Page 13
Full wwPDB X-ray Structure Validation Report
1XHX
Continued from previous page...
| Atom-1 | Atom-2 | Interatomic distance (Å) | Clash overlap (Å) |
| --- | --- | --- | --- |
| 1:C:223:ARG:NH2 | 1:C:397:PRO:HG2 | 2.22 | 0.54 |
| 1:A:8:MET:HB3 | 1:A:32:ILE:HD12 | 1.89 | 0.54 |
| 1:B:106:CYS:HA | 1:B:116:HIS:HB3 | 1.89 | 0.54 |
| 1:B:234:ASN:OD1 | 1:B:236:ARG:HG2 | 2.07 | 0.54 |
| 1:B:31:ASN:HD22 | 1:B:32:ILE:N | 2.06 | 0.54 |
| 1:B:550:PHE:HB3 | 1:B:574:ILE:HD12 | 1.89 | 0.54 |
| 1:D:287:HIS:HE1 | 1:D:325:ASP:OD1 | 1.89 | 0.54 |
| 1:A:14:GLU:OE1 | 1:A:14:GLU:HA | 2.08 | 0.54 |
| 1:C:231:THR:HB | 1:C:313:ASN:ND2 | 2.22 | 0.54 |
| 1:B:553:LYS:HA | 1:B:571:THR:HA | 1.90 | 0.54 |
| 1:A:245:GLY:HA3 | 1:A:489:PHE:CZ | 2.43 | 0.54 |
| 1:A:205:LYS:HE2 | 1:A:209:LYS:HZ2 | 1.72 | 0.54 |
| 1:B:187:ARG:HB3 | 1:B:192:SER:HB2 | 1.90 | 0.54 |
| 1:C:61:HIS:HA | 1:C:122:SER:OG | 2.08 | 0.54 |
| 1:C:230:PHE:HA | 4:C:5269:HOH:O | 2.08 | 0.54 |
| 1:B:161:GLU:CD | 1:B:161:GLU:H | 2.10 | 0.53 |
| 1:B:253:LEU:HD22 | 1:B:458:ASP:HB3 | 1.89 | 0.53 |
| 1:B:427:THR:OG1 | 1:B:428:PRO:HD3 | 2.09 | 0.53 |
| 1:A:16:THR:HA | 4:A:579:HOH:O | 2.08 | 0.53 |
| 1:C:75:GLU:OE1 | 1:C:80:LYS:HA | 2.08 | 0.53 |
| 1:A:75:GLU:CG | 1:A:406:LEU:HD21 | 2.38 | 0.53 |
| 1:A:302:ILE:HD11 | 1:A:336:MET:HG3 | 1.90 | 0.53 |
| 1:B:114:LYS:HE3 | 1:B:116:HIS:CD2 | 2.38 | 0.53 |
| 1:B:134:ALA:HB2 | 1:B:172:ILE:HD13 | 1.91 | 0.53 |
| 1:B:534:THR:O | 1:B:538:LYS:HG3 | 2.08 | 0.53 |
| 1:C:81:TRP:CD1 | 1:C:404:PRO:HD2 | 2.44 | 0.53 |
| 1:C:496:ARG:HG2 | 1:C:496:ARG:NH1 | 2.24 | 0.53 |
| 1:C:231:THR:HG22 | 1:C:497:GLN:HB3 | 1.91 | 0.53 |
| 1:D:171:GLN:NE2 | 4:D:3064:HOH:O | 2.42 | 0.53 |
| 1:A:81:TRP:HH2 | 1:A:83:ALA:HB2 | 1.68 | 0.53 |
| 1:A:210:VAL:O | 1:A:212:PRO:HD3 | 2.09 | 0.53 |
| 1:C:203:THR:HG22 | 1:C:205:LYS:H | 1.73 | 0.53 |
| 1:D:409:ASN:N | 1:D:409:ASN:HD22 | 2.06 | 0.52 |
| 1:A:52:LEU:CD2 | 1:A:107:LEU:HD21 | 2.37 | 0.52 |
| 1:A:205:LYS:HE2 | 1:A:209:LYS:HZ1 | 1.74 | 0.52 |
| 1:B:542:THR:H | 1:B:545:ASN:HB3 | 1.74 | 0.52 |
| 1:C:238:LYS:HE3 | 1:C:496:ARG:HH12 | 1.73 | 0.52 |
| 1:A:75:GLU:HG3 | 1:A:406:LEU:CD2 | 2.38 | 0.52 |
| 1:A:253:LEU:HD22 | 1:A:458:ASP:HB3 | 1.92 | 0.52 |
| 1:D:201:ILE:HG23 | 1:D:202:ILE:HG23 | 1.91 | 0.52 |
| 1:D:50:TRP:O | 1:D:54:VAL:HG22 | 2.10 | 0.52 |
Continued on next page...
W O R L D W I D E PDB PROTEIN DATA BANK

• [TASK REQUIREMENTS]: Find the line with "1.91 | 0.52 |" in the listing. Reproduce it and all the lines after it, exactly, through the last line.

• [FINISHED TASK]:
| 1:D:201:ILE:HG23 | 1:D:202:ILE:HG23 | 1.91 | 0.52 |
| 1:D:50:TRP:O | 1:D:54:VAL:HG22 | 2.10 | 0.52 |
Continued on next page...
W O R L D W I D E PDB PROTEIN DATA BANK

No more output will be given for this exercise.